A customer with a problem or a complaint should never be met with a pat answer, a resounding silence, or worse yet, an attitude from someone at your company. On the contrary, an irate customer is an incredible opportunity.

If you are able to convert his anger to satisfaction, you have the chance to win real customer loyalty instead. Every employee who comes into contact with your customers should be taught this and be able to do the following:

1. Treat the problem as her own. A customer who contacts your company with a problem wants to be understood, not placated. Repeating the problem back to him as some companies instruct their employees to do is not only patronizing, it indicates that the client is being seen as a "type of issue," rather than an individual experiencing a personal problem.

What's more, interrupting the customer's complaint before he finishes is condescending and presumptuous, because it blocks the incredibly important moment of connection with the customer. A customer in distress wants to know that his pain is felt completely, as much by the company he believes is causing it as by him--regardless of whose fault the problem is.

In other words, this is a crappy moment being had by all. Empathy is everything.
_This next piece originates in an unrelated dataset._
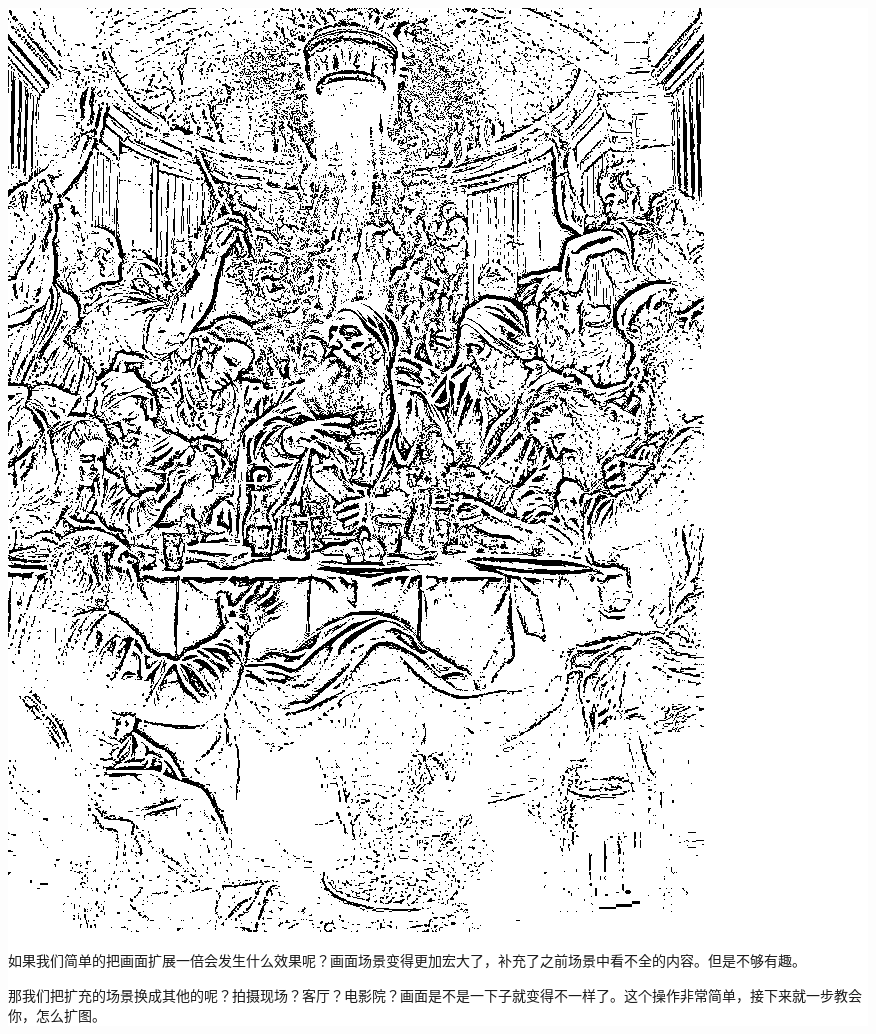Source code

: ![](img/34353c75488458353d4d75f534084b70.png)

如果我们简单的把画面扩展一倍会发生什么效果呢？画面场景变得更加宏大了，补充了之前场景中看不全的内容。但是不够有趣。

那我们把扩充的场景换成其他的呢？拍摄现场？客厅？电影院？画面是不是一下子就变得不一样了。这个操作非常简单，接下来就一步教会你，怎么扩图。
2. Hear the back-story, not the badmouthing. If the customer feels his problem is being dismissed or that your company is not going to help resolve it, he can go from calm to outraged in a heartbeat. When this happens, the key is not only to hear what the customer is explaining, but also the back-story he has created in his mind.

For example, a customer who calls because he has received the wrong item in his order is likely less upset by the wrong item than by the possibility that he will not be able to return or exchange it. His fear, which may remain unspoken, quickly snowballs in his mind, and he thinks any or all of the following:

  • If I cannot return/exchange this, I have lost money.
  • If I lose money, I have been cheated.
  • If I am cheated, my business will not be able to operate as I had intended.

If the person listening to the complaint can hear this silent conversation and neutralize it quickly, the customer can be reassured and the problem can be solved through a painless and efficient conversation. That conversation happens when your company representative speaks with authority and calms the back-story so the real problem can be addressed.

3. Focus on the solution rather than the drama. The first and only thing out of your employee’s mouth should be "OK. Let's see what kind of options we have so we can get this resolved for you." Customers like to know there is not only one solution, but many. They also want to know they have a choice in the matter--and rightfully so--they have chosen to spend their money with your company, so they are entitled to feel their needs should be met in a way they can agree with.

By ignoring rhetoric and focusing on fixing the problem, your employee can diffuse the situation and turn everyone’s attention towards rapid resolution. The faster resolution is reached, the better the customer feels about your company, and the more willing he is to think positively about the final outcome of his interaction, despite the fact that it went awry at one point.

This kind of customer care (or the lack thereof) directly affects a company's bottom line. Companies, just like the human beings that compose them, are rarely perfect. Mistakes happen, and they can be forgotten only when they are made right.